I want an Everything bagel, sliced and toasted, with regular cream cheese. I’d also like a mango smoothie please.

Why do I live so close to the Smokies, have all the necessary gear, and never go camping? That’s sad.

Transversing a metropolis in 11 minutes is improbable. My life is chaos.

Why does my head feel like it is floating? Where did my neck go? Who took my brain?

People began to coagulate in front of the desk and board the plane.

One by one, the names ahead of mine on the list moved from gray to green. I was number 7 out of 7. Nice.

Only a handful of people were left when the rectangle behind my name turned green.

I said a prayer of Thanksgiving.

I was of the last people on the plane. My eyes were following the row numbers below the overhead baggage compartment. Middle seat. Crappers.

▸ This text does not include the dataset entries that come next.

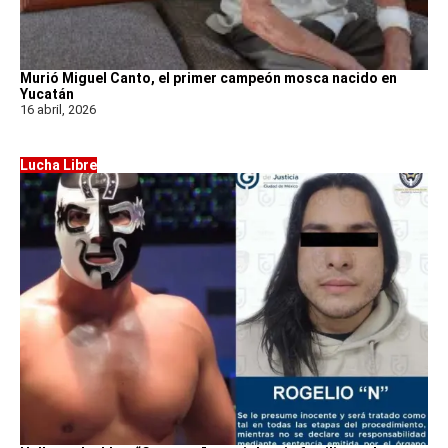
Murió Miguel Canto, el primer campeón mosca nacido en
Yucatán
16 abril, 2026
Lucha Libre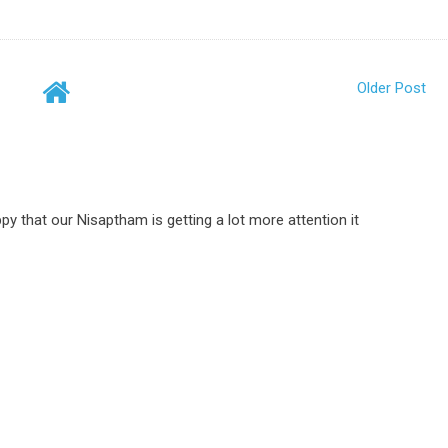
Older Post
py that our Nisaptham is getting a lot more attention it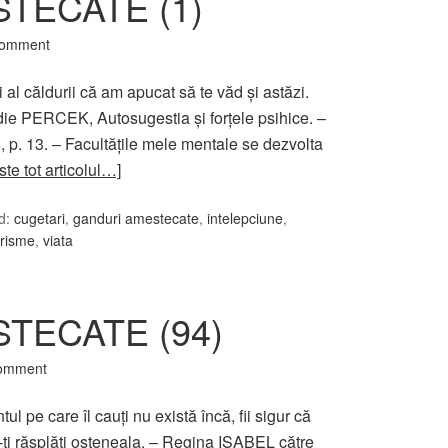
TECATE (1)
Comment
 şi al căldurii că am apucat să te văd şi astăzi.
adie PERCEK, Autosugestia şi forţele psihice. –
, p. 13. – Facultăţile mele mentale se dezvolta
ste tot articolul…]
d:
cugetari
,
ganduri amestecate
,
intelepciune
,
orisme
,
viata
TECATE (94)
Comment
l pe care îl cauți nu există încă, fii sigur că
ți răsplăti osteneala. – Regina ISABEL către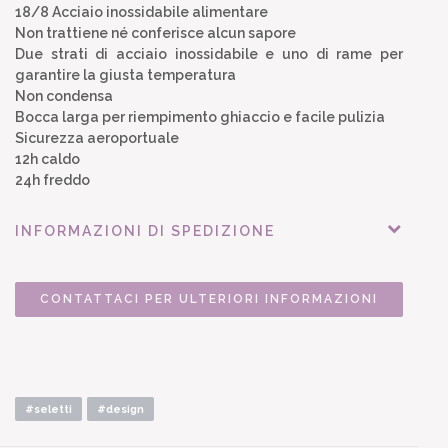
18/8 Acciaio inossidabile alimentare
Non trattiene né conferisce alcun sapore
Due strati di acciaio inossidabile e uno di rame per
garantire la giusta temperatura
Non condensa
Bocca larga per riempimento ghiaccio e facile pulizia
Sicurezza aeroportuale
12h caldo
24h freddo
INFORMAZIONI DI SPEDIZIONE
CONTATTACI PER ULTERIORI INFORMAZIONI
#seletti
#design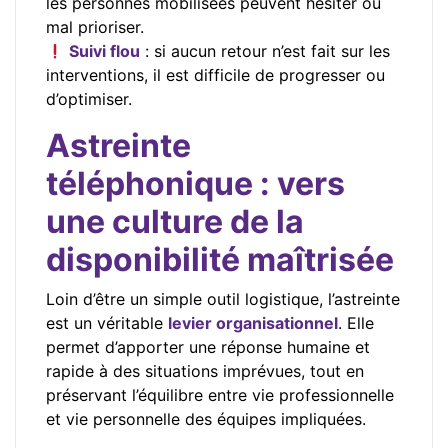
les personnes mobilisées peuvent hésiter ou
mal prioriser.
Suivi flou
: si aucun retour n’est fait sur les
interventions, il est difficile de progresser ou
d’optimiser.
Astreinte
téléphonique : vers
une culture de la
disponibilité maîtrisée
Loin d’être un simple outil logistique, l’astreinte
est un véritable
levier organisationnel
. Elle
permet d’apporter une réponse humaine et
rapide à des situations imprévues, tout en
préservant l’équilibre entre vie professionnelle
et vie personnelle des équipes impliquées.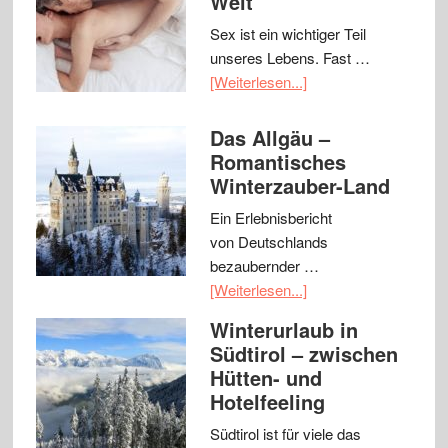
Welt
Sex ist ein wichtiger Teil
unseres Lebens. Fast …
[Weiterlesen...]
Das Allgäu –
Romantisches
Winterzauber-Land
Ein Erlebnisbericht
von Deutschlands
bezaubernder …
[Weiterlesen...]
Winterurlaub in
Südtirol – zwischen
Hütten- und
Hotelfeeling
Südtirol ist für viele das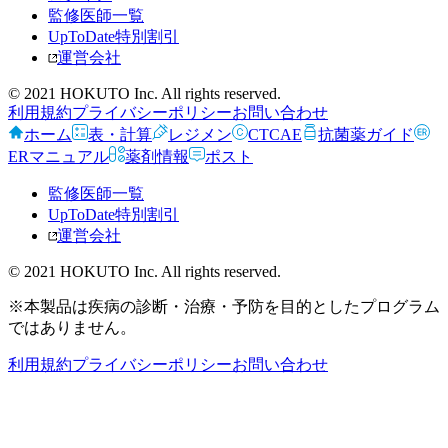
監修医師一覧
UpToDate特別割引
運営会社
© 2021 HOKUTO Inc. All rights reserved.
利用規約
プライバシーポリシー
お問い合わせ
ホーム
表・計算
レジメン
CTCAE
抗菌薬ガイド
ERマニュアル
薬剤情報
ポスト
監修医師一覧
UpToDate特別割引
運営会社
© 2021 HOKUTO Inc. All rights reserved.
※本製品は疾病の診断・治療・予防を目的としたプログラム
ではありません。
利用規約
プライバシーポリシー
お問い合わせ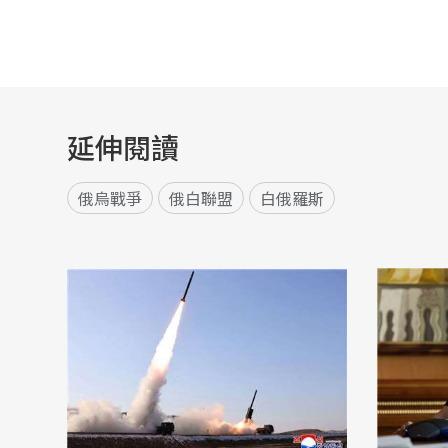
延伸閱讀
俄烏戰爭
俄白聯盟
白俄羅斯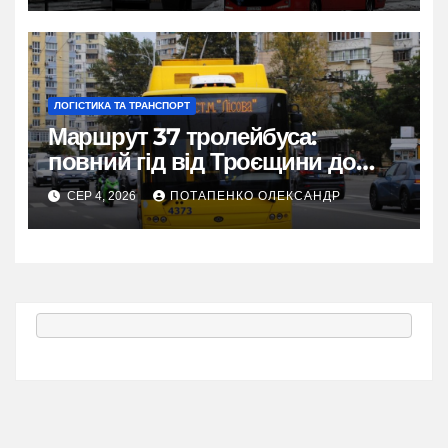
ЛОГІСТИКА ТА ТРАНСПОРТ
Маршрут 37 тролейбуса:
повний гід від Троєщини до
метро Лісова
СЕР 4, 2026
ПОТАПЕНКО ОЛЕКСАНДР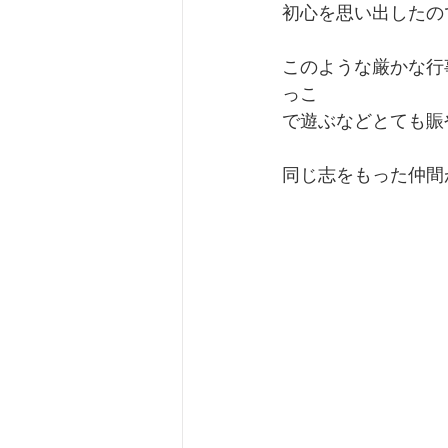
初心を思い出したの
このような厳かな行
っこ
で遊ぶなどとても賑
同じ志をもった仲間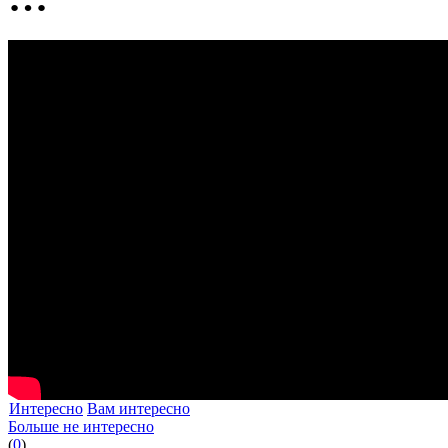
Интересно
Вам интересно
Больше не интересно
(
0
)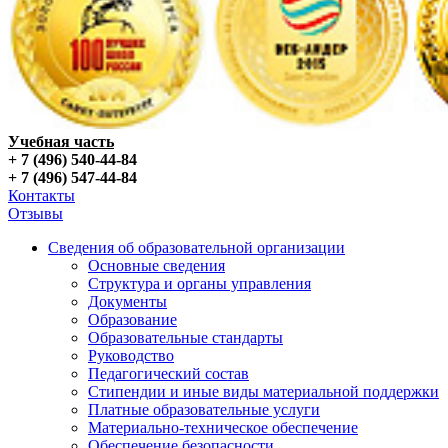
Учебная часть
+ 7 (496) 540-44-84
+ 7 (496) 547-44-84
Контакты
Отзывы
Сведения об образовательной организации
Основные сведения
Структура и органы управления
Документы
Образование
Образовательные стандарты
Руководство
Педагогический состав
Стипендии и иные виды материальной поддержки
Платные образовательные услуги
Материально-техническое обеспечение
Обеспечение безопасности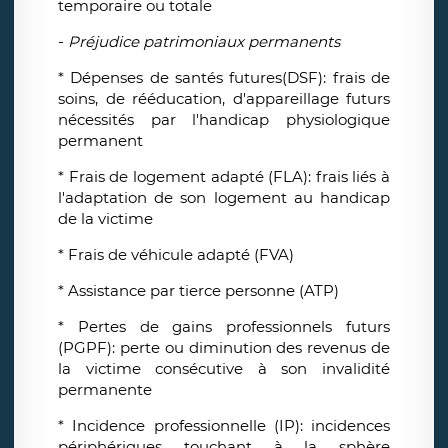
temporaire ou totale
-
Préjudice patrimoniaux permanents
* Dépenses de santés futures(DSF): frais de
soins, de rééducation, d'appareillage futurs
nécessités par l'handicap physiologique
permanent
* Frais de logement adapté (FLA): frais liés à
l'adaptation de son logement au handicap
de la victime
* Frais de véhicule adapté (FVA)
* Assistance par tierce personne (ATP)
* Pertes de gains professionnels futurs
(PGPF): perte ou diminution des revenus de
la victime consécutive à son invalidité
permanente
* Incidence professionnelle (IP): incidences
périphériques touchant à la sphère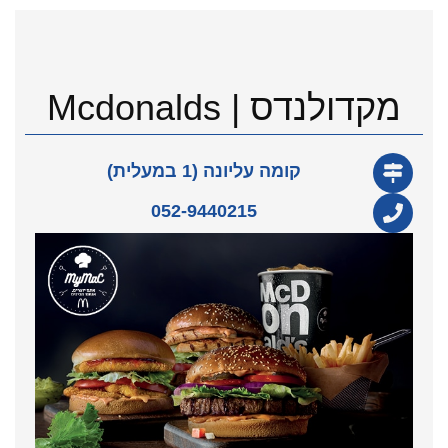
מקדולנדס | Mcdonalds
קומה עליונה (1 במעלית)
052-9440215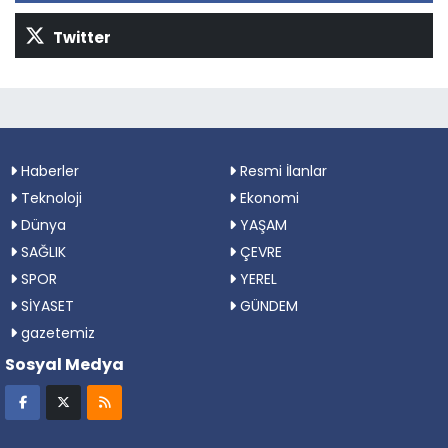
Twitter
Haberler
Resmi İlanlar
Teknoloji
Ekonomi
Dünya
YAŞAM
SAĞLIK
ÇEVRE
SPOR
YEREL
SİYASET
GÜNDEM
gazetemiz
Sosyal Medya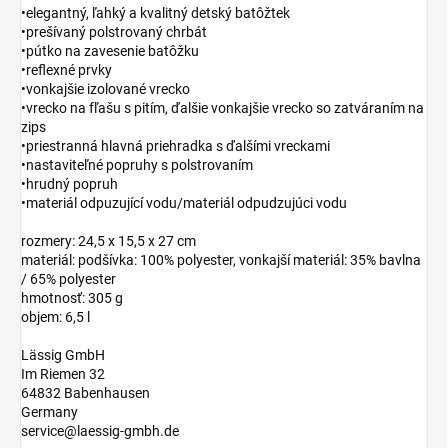
•elegantný, ľahký a kvalitný detský batôžtek
•prešívaný polstrovaný chrbát
•pútko na zavesenie batôžku
•reflexné prvky
•vonkajšie izolované vrecko
•vrecko na fľašu s pitím, ďalšie vonkajšie vrecko so zatváraním na
zips
•priestranná hlavná priehradka s ďalšími vreckami
•nastaviteľné popruhy s polstrovaním
•hrudný popruh
•materiál odpuzující vodu/materiál odpudzujúci vodu
rozmery: 24,5 x 15,5 x 27 cm
materiál: podšívka: 100% polyester, vonkajší materiál: 35% bavlna
/ 65% polyester
hmotnosť: 305 g
objem: 6,5 l
Lässig GmbH
Im Riemen 32
64832 Babenhausen
Germany
service@laessig-gmbh.de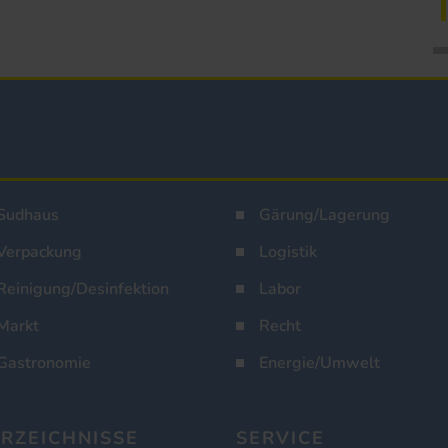
Sudhaus
Gärung/Lagerung
Verpackung
Logistik
Reinigung/Desinfektion
Labor
Markt
Recht
Gastronomie
Energie/Umwelt
RZEICHNISSE
SERVICE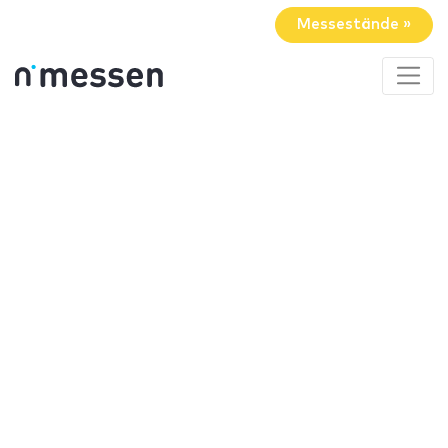
Messestände »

I looked down.

Both of the two men sitting on my row outweighed me by at least 100 pounds. I stared at the twenty inches of room left between them.

At least I made the flight.

“I think that’s my seat,” I said. The man on the aisle nodded without speaking or smiling and heaved himself out of his seat while I wedged my backpack into the overhead compartment.

I should have taken off my jacket, but I forgot. Though I am no engineer, I was proud of executing this difficult maneuver in such tight confines. Imagine taking off your pants inside a coffin, and you’ll understand.

I should have known I was in for an interesting flight when the man to my left in the aisle seat took out a women’s magazine. My friend Mark who got me the ticket for the flight pointed out later that he must have brought it with him because that 7:45am flight is most likely the first one leaving Atlanta for Boston in the morning.

I watched out of the corner of my eye as he thumbed through the magazine. He stopped at each one of the fold-out perfume advertisements, ripped it out, and stuffed it into the seat-back pocket. He didn’t stop there, but also tore out the ragged edges still left in the magazines. These scraps of paper he sprinkled in the same place.

And for what purpose? So he didn’t have to smell hints of perfume while reading a women’s magazine? Isn’t that kind of what you sign up for when you’re a man reading Vogue? I don’t have much experience in the area, so I don’t know for sure.

He was a stewardess’s nightmare, making a pointless mess that was difficult to clean up.

Pretty soon, we were airborne, and I was exhausted, I didn’t care anymore.

We hit cruising altitude, and as I drifted off to sleep, the man’s right knee knocked my left knee.

He must wiggling around in his seat, I thought.

After about the fourth or fifth time it happened, however, I realized he was doing it on purpose.

I opened my eyes and looked at him.

“You’re crowding me,” he said. “You’re falling asleep and stretching out your legs like this.” He moved his legs so far apart that his left knee was in the middle of the aisle.

As I mentioned before, I don’t like to talk when I’m sleep deprived. I know myself and my impatience. That being said, I was happy to make an exception this time.

“I disagree,” I responded, looking him full in the face.

Why he was failing to see the obvious puzzled me: he was twice my size. His shoulders came so far over the armrests that I had no choice but to put my elbows in front of my torso.

“You’re also bowing up your elbows like this,” he said and motioned as if he were pumping up a bike tire.

The guy had just accused me of doing the Funky Chicken in my sleep.

“I’m doing the best I can over here,” he added, shrugging and sticking out his bottom lip, as if to commend himself on his martyr-like patience and self-denial.

I should have known the OCD behavior with the magazine would find a new outlet.

“Sir,” I kept my anger on a low simmer, “neither one of us has much room, but let’s work something out so that we can both have a pleasant flight.”

“Whatever,” he spat at me and put in his ear buds.

Someone said that to get to heaven you have to pass through hell. Comforting.